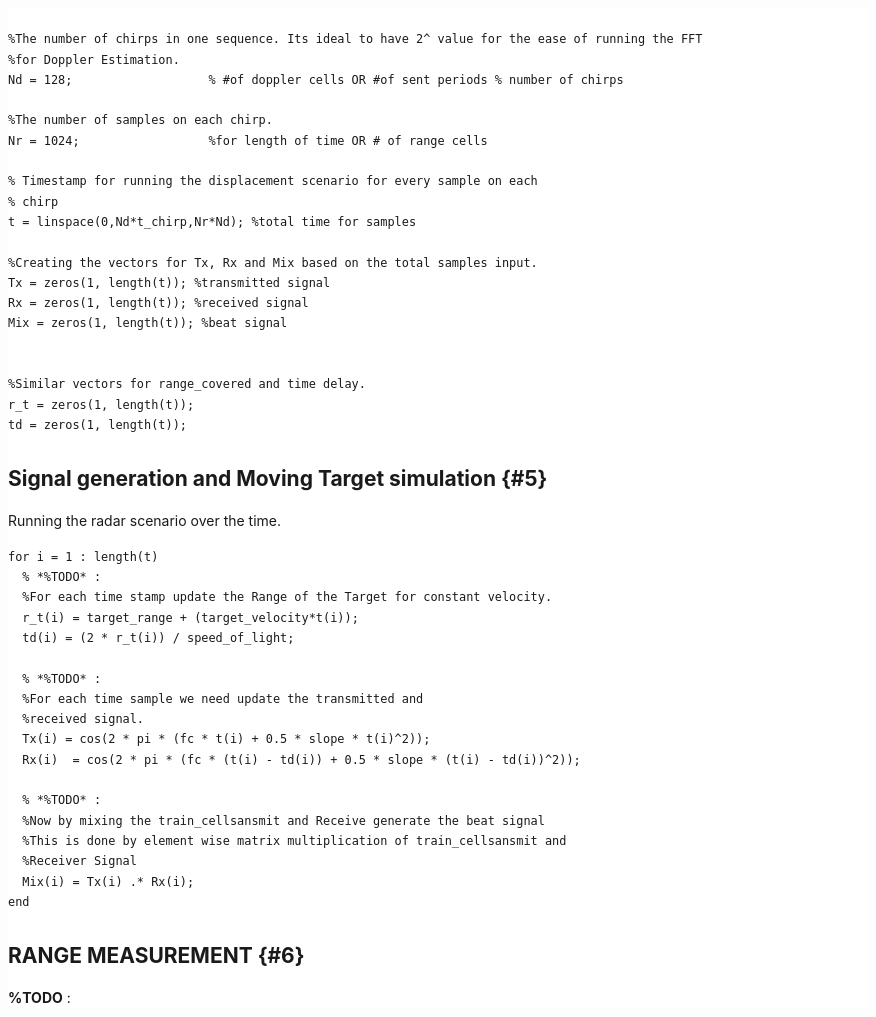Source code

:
 ```{.codeinput}

%The number of chirps in one sequence. Its ideal to have 2^ value for the ease of running the FFT
%for Doppler Estimation.
Nd = 128;                   % #of doppler cells OR #of sent periods % number of chirps

%The number of samples on each chirp.
Nr = 1024;                  %for length of time OR # of range cells

% Timestamp for running the displacement scenario for every sample on each
% chirp
t = linspace(0,Nd*t_chirp,Nr*Nd); %total time for samples

%Creating the vectors for Tx, Rx and Mix based on the total samples input.
Tx = zeros(1, length(t)); %transmitted signal
Rx = zeros(1, length(t)); %received signal
Mix = zeros(1, length(t)); %beat signal


%Similar vectors for range_covered and time delay.
r_t = zeros(1, length(t));
td = zeros(1, length(t));
```

## Signal generation and Moving Target simulation {#5}

Running the radar scenario over the time.

```{.codeinput}
for i = 1 : length(t)
  % *%TODO* :
  %For each time stamp update the Range of the Target for constant velocity.
  r_t(i) = target_range + (target_velocity*t(i));
  td(i) = (2 * r_t(i)) / speed_of_light;

  % *%TODO* :
  %For each time sample we need update the transmitted and
  %received signal.
  Tx(i) = cos(2 * pi * (fc * t(i) + 0.5 * slope * t(i)^2));
  Rx(i)  = cos(2 * pi * (fc * (t(i) - td(i)) + 0.5 * slope * (t(i) - td(i))^2));

  % *%TODO* :
  %Now by mixing the train_cellsansmit and Receive generate the beat signal
  %This is done by element wise matrix multiplication of train_cellsansmit and
  %Receiver Signal
  Mix(i) = Tx(i) .* Rx(i);
end
```

## RANGE MEASUREMENT {#6}

**%TODO** :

============

▸ Assignment
If a line above holds the word "each", copy it.

▸ Response for this exercise
%The number of samples on each chirp.
% Timestamp for running the displacement scenario for every sample on each
  %For each time stamp update the Range of the Target for constant velocity.
  %For each time sample we need update the transmitted and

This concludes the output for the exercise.